Make a new file in a text editor, place the following two lines in it, and save it as "robots.txt". Just these two lines, just like this:
User-agent: *
Disallow: /
That tells robots heeding robots.txt: "Keep Out"
Upload your "robots.txt" file as plain text and put it in your top level or root directory (/public_html or whatever).
I'm not quite sure what you mean by "stop search engine to index one of my subdomain files" but here are examples of completely disallowed directories:
User-agent: *
Disallow: /cgi-bin
Disallow: /includes
Disallow: /private
And here's an example of a disallowed file in a directory:
User-agent: *
Disallow: /messageboard/welcome.html
One reminder: A LOT of 'reputable' search engines do NOT heed robots.txt so if the file you don't want SEs to read is more private than not, robots.txt is not the best way to protect it from prying eyes.
That said, deflecting unwanted automatons initially depends on your server software (and what your ISP allows). For example, if your server runs Apache, there are things you can do (with .htaccess, with mod_rewrite, etc.) based on User-agent, Host name and/or IP address. Check Jim Morgan's superb help/how-tos in his Apache Web Server [webmasterworld.com] forum. The details can be tricky as heck, but extremely effective.
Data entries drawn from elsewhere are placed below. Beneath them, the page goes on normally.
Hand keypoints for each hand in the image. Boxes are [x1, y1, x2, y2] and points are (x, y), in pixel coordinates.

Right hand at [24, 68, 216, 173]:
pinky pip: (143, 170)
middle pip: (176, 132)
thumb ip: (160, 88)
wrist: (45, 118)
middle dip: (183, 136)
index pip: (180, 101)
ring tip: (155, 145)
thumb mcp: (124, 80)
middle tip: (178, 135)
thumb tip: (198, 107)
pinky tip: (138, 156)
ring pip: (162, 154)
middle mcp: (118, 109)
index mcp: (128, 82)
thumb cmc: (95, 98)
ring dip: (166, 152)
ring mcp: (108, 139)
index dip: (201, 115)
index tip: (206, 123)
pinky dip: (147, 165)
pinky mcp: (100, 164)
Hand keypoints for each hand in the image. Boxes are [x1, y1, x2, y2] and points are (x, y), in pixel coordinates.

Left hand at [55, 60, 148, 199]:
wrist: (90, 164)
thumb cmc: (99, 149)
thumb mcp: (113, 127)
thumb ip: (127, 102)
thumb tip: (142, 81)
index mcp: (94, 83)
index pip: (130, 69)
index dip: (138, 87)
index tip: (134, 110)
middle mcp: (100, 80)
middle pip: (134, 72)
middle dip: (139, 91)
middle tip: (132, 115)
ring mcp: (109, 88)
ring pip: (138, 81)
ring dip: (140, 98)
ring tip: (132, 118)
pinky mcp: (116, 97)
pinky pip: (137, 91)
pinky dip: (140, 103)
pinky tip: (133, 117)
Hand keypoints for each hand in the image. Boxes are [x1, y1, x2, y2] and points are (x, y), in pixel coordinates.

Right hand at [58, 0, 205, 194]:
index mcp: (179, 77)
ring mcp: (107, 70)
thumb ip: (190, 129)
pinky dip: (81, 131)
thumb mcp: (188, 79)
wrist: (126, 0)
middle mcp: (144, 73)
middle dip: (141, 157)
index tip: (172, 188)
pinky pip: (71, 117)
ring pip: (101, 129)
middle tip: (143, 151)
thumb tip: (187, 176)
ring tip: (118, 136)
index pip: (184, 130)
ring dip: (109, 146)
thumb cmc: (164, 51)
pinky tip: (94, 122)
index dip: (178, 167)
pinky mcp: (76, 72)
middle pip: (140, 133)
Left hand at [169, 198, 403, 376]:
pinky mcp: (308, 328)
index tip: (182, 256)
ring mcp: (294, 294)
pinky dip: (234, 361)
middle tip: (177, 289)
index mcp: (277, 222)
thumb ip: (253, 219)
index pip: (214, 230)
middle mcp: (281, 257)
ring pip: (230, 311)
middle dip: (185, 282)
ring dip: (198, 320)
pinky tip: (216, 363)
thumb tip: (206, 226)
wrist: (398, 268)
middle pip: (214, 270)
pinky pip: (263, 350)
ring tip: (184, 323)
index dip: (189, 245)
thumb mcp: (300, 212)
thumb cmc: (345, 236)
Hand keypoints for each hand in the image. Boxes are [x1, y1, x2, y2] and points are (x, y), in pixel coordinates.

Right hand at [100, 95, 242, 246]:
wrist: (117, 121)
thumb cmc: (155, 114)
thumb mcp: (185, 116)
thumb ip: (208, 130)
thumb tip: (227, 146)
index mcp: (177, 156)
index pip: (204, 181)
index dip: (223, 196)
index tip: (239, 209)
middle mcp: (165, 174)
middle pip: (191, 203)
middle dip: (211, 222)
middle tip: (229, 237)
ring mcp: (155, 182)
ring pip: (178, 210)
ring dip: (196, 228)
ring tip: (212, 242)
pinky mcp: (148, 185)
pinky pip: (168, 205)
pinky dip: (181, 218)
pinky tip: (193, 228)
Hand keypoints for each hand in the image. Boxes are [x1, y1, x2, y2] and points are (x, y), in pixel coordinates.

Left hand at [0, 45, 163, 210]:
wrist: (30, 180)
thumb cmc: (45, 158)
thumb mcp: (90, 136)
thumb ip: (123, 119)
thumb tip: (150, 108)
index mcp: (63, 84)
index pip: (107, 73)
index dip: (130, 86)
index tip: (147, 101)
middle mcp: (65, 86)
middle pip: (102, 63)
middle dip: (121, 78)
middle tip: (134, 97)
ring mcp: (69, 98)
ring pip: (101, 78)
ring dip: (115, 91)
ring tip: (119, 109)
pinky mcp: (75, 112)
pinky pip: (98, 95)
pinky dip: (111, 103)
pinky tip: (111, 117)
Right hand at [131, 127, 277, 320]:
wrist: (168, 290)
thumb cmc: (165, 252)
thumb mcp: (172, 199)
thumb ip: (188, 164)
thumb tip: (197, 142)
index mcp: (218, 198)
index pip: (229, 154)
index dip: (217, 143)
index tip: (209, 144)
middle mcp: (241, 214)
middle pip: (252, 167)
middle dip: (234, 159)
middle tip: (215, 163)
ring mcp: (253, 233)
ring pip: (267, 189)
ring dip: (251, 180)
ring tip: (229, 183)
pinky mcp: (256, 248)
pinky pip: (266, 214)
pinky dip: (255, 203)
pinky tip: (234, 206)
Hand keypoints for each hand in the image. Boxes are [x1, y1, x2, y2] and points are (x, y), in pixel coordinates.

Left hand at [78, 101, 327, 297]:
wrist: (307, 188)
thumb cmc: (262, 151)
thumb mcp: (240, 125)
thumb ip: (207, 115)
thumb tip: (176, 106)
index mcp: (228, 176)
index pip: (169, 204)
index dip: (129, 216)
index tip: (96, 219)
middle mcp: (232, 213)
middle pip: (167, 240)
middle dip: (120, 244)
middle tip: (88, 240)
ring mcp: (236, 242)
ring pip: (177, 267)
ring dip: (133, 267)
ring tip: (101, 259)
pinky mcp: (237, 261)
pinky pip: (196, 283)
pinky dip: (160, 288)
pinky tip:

(I run Apache so if you're on a Windows box, I reckon there's a forum around here for that, too.)
As far as duplicate content goes, Googlebot heeds robots.txt, as does msnbot. That they do won't completely protect you against problems but might help you decide where to place your robots.txt disallows. For specific Google info, see the numerous forums in The Google World [webmasterworld.com] category.